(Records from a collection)
..............................

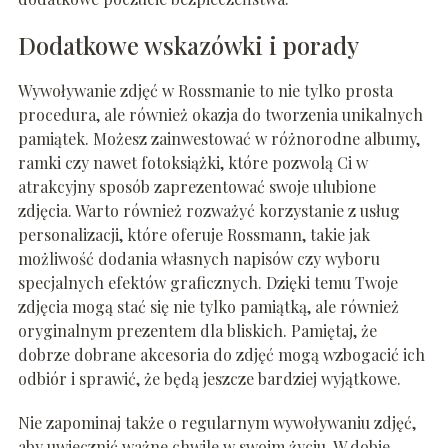
Dodatkowe wskazówki i porady
Wywoływanie zdjęć w Rossmanie to nie tylko prosta
procedura, ale również okazja do tworzenia unikalnych
pamiątek. Możesz zainwestować w różnorodne albumy,
ramki czy nawet fotoksiążki, które pozwolą Ci w
atrakcyjny sposób zaprezentować swoje ulubione
zdjęcia. Warto również rozważyć korzystanie z usług
personalizacji, które oferuje Rossmann, takie jak
możliwość dodania własnych napisów czy wyboru
specjalnych efektów graficznych. Dzięki temu Twoje
zdjęcia mogą stać się nie tylko pamiątką, ale również
oryginalnym prezentem dla bliskich. Pamiętaj, że
dobrze dobrane akcesoria do zdjęć mogą wzbogacić ich
odbiór i sprawić, że będą jeszcze bardziej wyjątkowe.
Nie zapominaj także o regularnym wywoływaniu zdjęć,
aby uwiecznić ważne chwile w swoim życiu. W dobie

..............................

Directive.
Rewrite the text of the listing, changing "fotoksiążki" to "kalendarze" and keeping everything else the same. Omit the pictures from your answer.

Answer for this exercise.
Dodatkowe wskazówki i porady
Wywoływanie zdjęć w Rossmanie to nie tylko prosta
procedura, ale również okazja do tworzenia unikalnych
pamiątek. Możesz zainwestować w różnorodne albumy,
ramki czy nawet kalendarze, które pozwolą Ci w
atrakcyjny sposób zaprezentować swoje ulubione
zdjęcia. Warto również rozważyć korzystanie z usług
personalizacji, które oferuje Rossmann, takie jak
możliwość dodania własnych napisów czy wyboru
specjalnych efektów graficznych. Dzięki temu Twoje
zdjęcia mogą stać się nie tylko pamiątką, ale również
oryginalnym prezentem dla bliskich. Pamiętaj, że
dobrze dobrane akcesoria do zdjęć mogą wzbogacić ich
odbiór i sprawić, że będą jeszcze bardziej wyjątkowe.
Nie zapominaj także o regularnym wywoływaniu zdjęć,
aby uwiecznić ważne chwile w swoim życiu. W dobie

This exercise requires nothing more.